→ **Exercise prompt**
Print every line of the material below word for word, leaving out the pictures.

→ **Dataset rows**
---

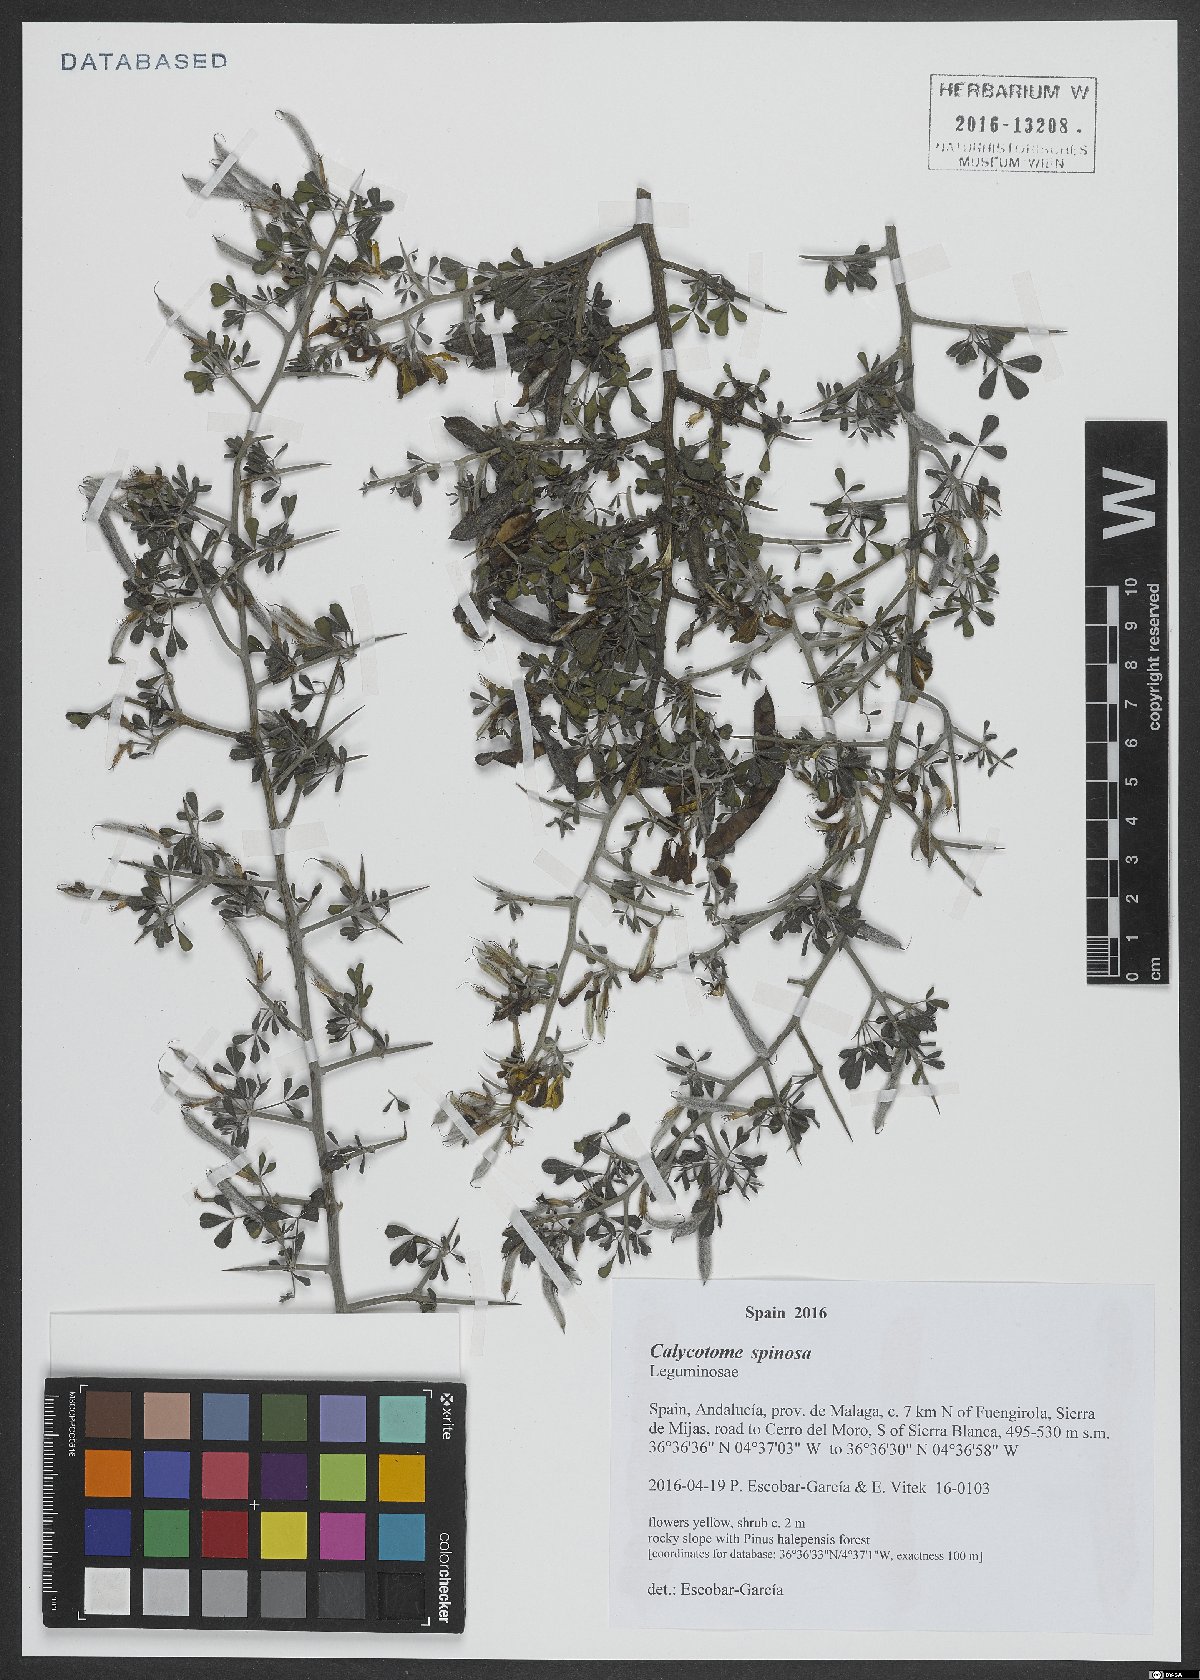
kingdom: Plantae
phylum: Tracheophyta
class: Magnoliopsida
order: Fabales
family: Fabaceae
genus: Calicotome
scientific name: Calicotome spinosa
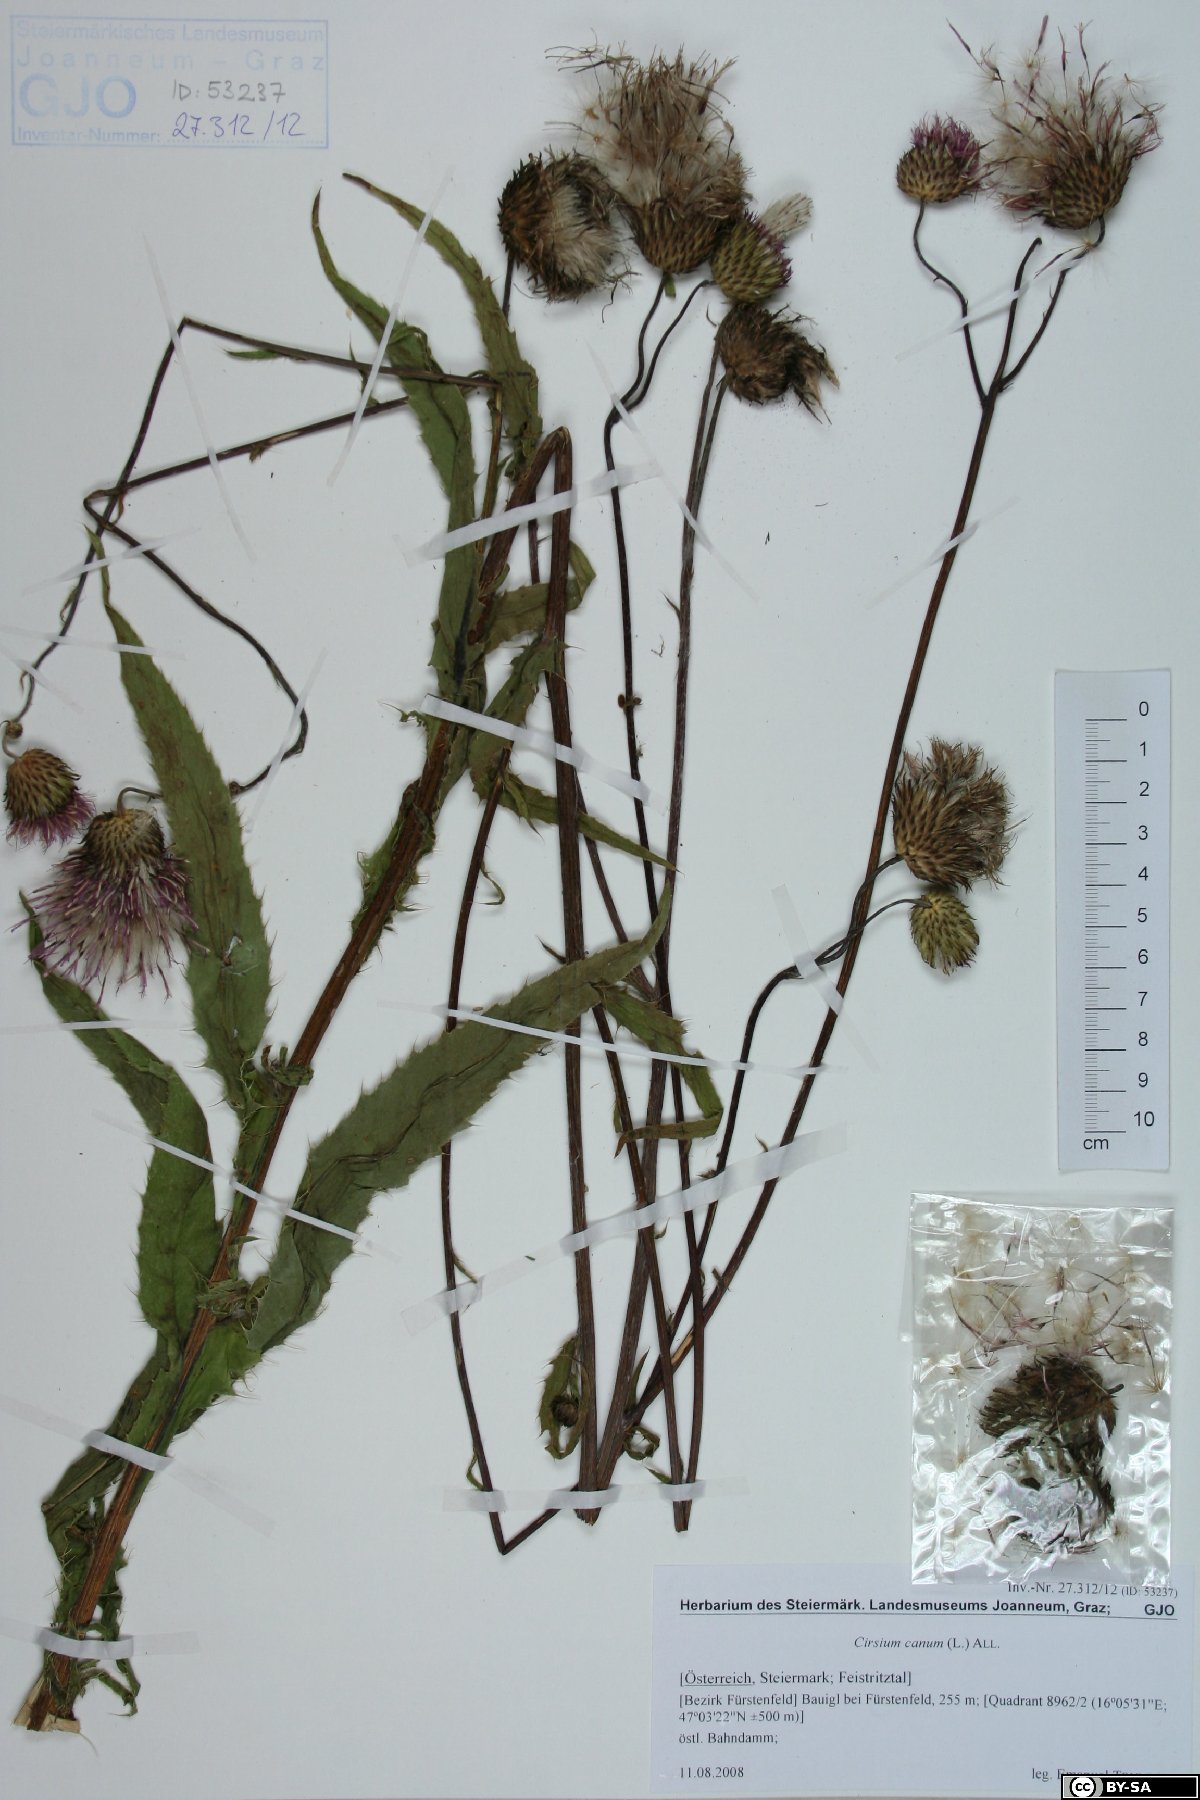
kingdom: Plantae
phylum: Tracheophyta
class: Magnoliopsida
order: Asterales
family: Asteraceae
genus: Cirsium
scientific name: Cirsium canum
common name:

---

→ **The output**
kingdom: Plantae
phylum: Tracheophyta
class: Magnoliopsida
order: Fabales
family: Fabaceae
genus: Calicotome
scientific name: Calicotome spinosa
kingdom: Plantae
phylum: Tracheophyta
class: Magnoliopsida
order: Asterales
family: Asteraceae
genus: Cirsium
scientific name: Cirsium canum
common name:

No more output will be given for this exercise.